## TASK DIRECTIONS
Pull every "Premium" line out of the data below.
::: DATASET CONTENT :::
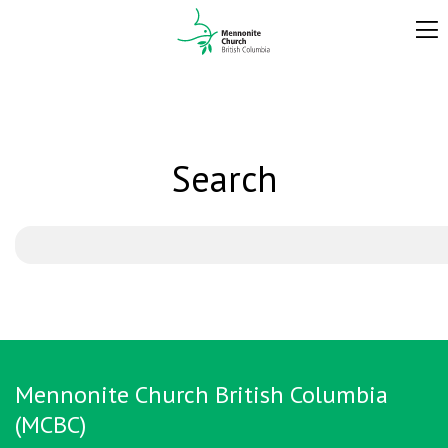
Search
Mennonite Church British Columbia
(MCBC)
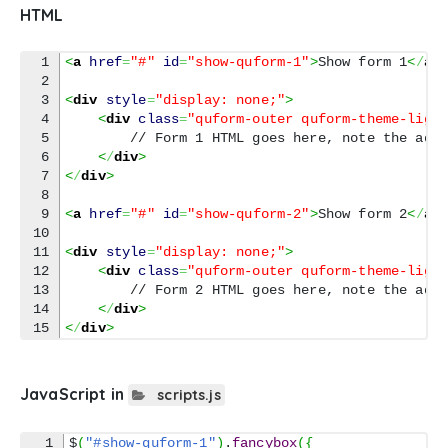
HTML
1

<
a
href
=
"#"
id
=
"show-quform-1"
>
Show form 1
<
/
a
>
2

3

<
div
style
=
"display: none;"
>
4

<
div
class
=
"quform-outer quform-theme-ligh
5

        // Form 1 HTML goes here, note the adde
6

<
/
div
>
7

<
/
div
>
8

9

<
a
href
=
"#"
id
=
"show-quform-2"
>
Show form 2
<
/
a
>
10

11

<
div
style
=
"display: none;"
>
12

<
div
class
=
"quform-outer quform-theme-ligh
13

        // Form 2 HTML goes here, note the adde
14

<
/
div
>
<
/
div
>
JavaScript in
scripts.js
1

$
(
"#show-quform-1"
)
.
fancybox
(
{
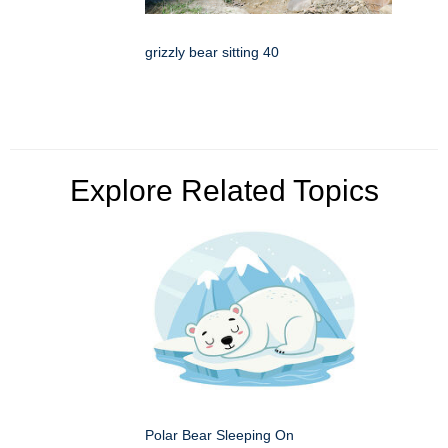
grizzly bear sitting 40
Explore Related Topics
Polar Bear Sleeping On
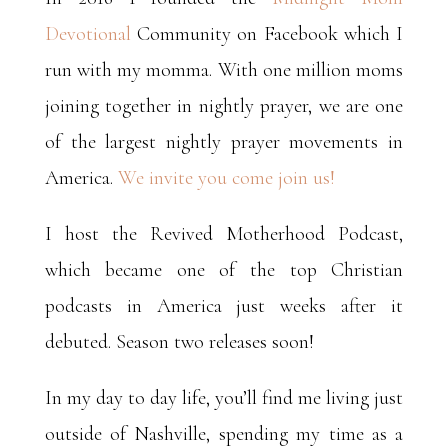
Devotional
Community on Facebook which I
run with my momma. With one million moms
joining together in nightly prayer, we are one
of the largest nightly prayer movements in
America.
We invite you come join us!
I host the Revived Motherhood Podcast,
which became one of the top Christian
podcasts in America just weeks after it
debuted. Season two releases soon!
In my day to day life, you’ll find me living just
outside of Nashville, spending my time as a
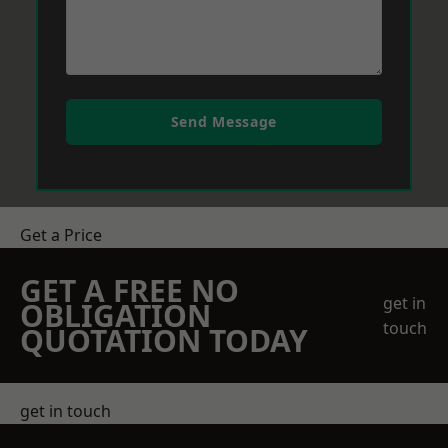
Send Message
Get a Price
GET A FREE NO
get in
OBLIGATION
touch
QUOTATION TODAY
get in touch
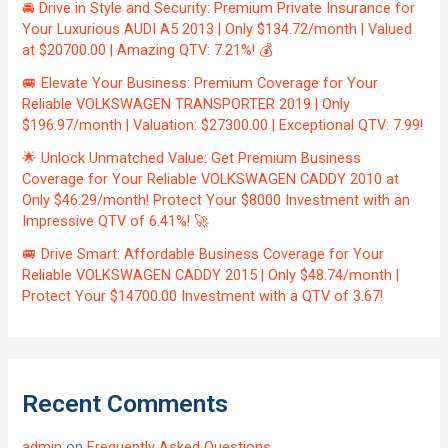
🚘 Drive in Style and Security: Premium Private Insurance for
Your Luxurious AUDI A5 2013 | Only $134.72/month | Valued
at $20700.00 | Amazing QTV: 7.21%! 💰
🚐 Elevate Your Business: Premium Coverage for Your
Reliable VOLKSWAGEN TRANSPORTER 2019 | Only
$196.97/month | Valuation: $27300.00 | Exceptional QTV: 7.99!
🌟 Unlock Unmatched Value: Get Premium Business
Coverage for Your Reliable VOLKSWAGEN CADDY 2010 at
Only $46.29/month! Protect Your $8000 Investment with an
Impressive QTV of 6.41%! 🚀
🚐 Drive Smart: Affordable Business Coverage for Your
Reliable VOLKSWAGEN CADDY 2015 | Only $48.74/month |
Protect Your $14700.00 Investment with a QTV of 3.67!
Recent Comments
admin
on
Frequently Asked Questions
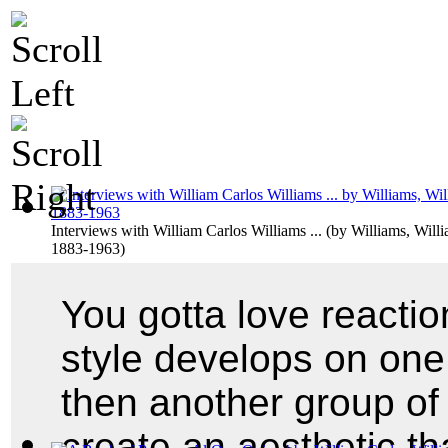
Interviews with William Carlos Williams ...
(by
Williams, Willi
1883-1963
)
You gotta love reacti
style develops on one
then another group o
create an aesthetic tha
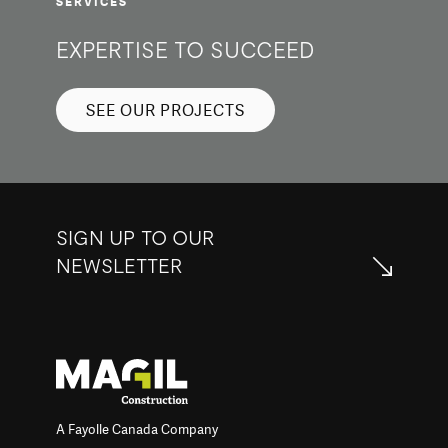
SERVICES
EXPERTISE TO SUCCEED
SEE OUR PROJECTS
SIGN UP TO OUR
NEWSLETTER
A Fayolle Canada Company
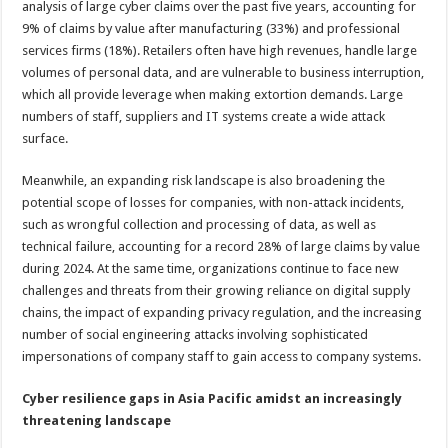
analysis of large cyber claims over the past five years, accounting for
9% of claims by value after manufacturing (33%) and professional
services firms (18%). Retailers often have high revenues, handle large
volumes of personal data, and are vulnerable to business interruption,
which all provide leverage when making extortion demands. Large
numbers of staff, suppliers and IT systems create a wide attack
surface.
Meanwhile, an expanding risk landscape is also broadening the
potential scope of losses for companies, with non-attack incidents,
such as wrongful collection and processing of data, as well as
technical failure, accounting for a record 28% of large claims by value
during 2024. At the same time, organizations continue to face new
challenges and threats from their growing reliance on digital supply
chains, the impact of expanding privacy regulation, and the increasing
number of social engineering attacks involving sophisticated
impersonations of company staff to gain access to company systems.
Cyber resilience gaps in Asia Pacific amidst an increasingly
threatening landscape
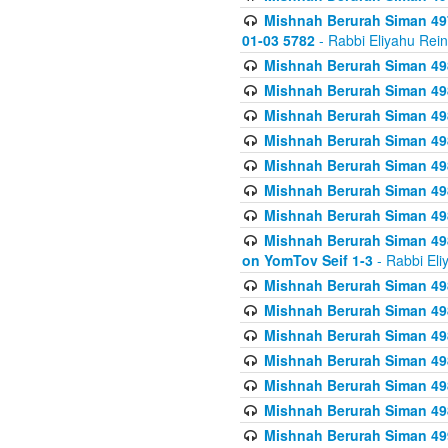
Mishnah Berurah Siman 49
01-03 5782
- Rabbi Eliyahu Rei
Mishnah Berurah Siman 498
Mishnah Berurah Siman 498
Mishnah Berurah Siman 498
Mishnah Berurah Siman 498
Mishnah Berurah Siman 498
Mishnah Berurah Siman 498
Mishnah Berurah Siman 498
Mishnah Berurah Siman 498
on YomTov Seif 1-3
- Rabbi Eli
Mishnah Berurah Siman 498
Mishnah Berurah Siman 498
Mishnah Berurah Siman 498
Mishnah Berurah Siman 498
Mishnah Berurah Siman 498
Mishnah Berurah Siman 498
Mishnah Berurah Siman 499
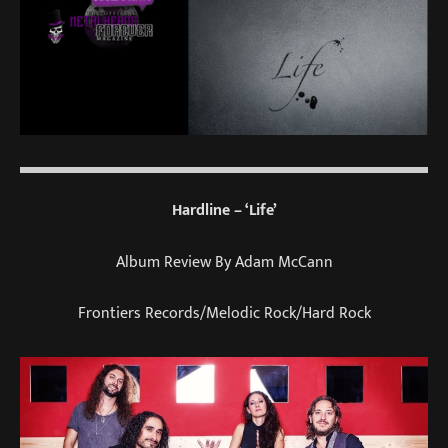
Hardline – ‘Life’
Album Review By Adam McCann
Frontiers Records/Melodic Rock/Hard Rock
:::
::: DATASET CONTENT :::
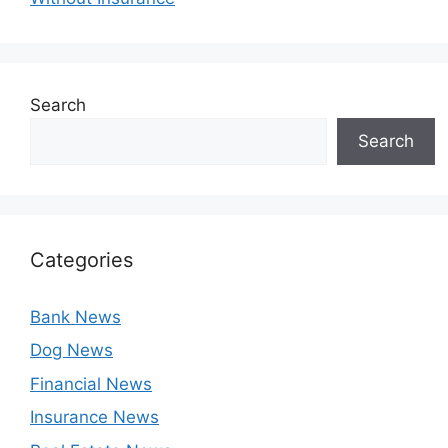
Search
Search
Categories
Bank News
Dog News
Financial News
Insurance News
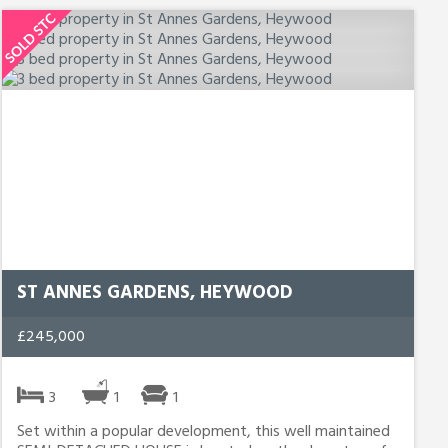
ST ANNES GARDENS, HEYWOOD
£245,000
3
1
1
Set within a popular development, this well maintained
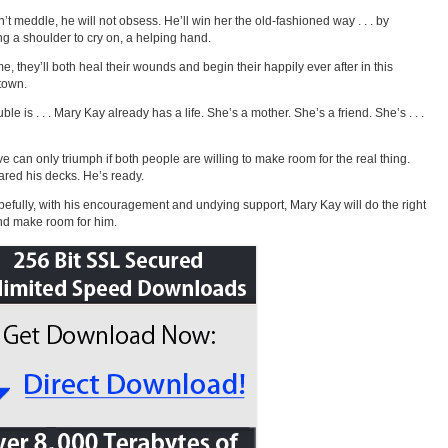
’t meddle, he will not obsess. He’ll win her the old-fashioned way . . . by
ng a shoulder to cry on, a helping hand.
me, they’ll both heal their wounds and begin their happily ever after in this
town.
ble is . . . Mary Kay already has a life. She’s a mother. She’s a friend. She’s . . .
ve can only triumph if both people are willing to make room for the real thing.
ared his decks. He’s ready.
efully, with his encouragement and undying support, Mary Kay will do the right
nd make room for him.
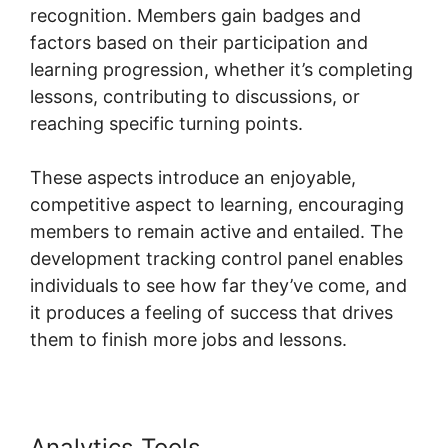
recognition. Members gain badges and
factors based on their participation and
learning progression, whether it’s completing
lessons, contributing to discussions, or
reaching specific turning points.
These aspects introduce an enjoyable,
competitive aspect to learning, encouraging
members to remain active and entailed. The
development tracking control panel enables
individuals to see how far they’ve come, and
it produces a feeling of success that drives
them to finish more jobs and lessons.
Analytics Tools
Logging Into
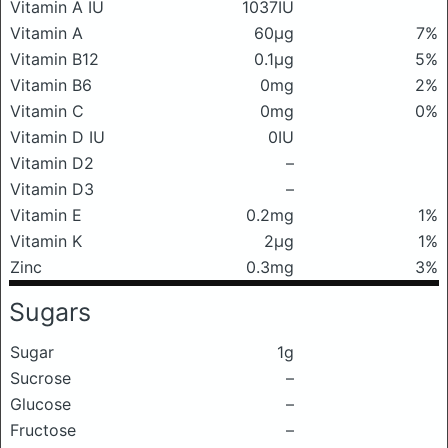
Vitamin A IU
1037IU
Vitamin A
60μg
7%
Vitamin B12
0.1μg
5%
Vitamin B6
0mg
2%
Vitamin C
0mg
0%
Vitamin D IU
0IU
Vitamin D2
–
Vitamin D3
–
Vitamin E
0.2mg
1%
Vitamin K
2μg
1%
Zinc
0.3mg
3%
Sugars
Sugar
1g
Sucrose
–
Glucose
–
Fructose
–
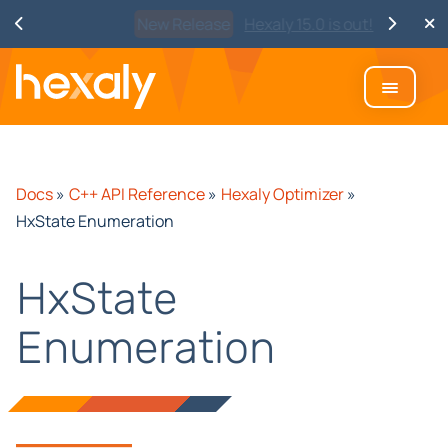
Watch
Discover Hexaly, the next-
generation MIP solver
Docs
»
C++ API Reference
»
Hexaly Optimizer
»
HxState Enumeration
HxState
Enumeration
:::
::: DATASET CONTENT :::
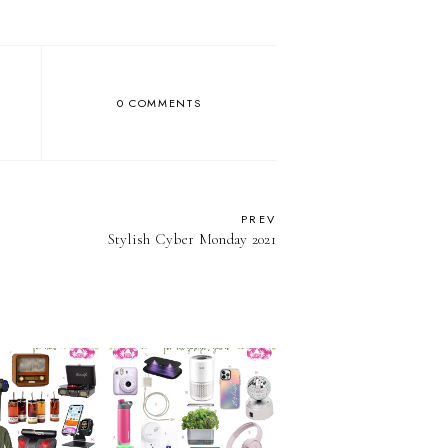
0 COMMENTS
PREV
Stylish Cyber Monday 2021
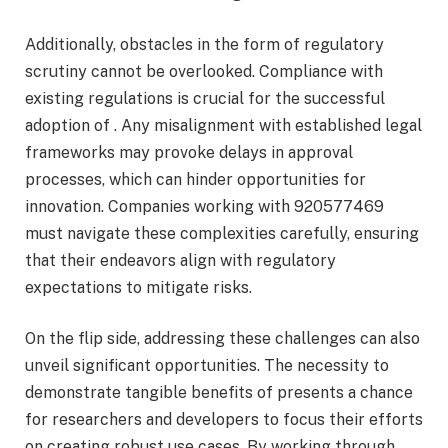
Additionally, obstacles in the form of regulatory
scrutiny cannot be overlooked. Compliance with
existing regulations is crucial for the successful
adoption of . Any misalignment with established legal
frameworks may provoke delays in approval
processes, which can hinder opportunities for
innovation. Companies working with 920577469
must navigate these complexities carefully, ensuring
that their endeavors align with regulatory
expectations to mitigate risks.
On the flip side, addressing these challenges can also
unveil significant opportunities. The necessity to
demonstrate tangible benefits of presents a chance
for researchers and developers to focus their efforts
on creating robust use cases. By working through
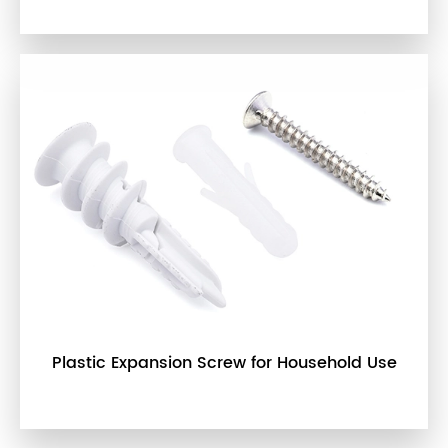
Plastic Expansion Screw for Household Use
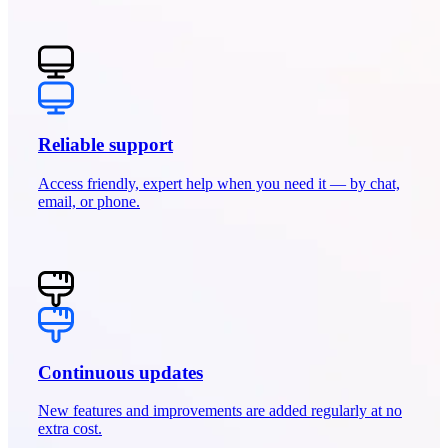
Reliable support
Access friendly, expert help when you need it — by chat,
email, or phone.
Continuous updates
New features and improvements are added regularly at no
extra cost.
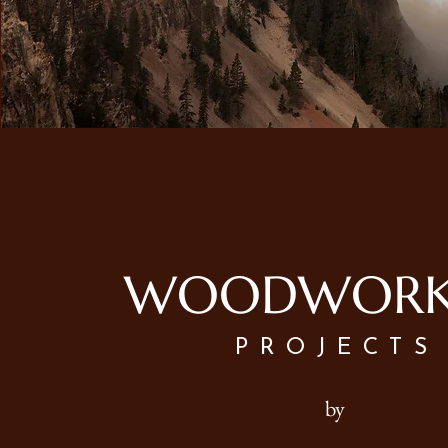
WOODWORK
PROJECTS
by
:::
## SOLVED EXERCISE
🚘 Drive in Style and Security: Premium Private Insurance for
🚐 Elevate Your Business: Premium Coverage for Your
🌟 Unlock Unmatched Value: Get Premium Business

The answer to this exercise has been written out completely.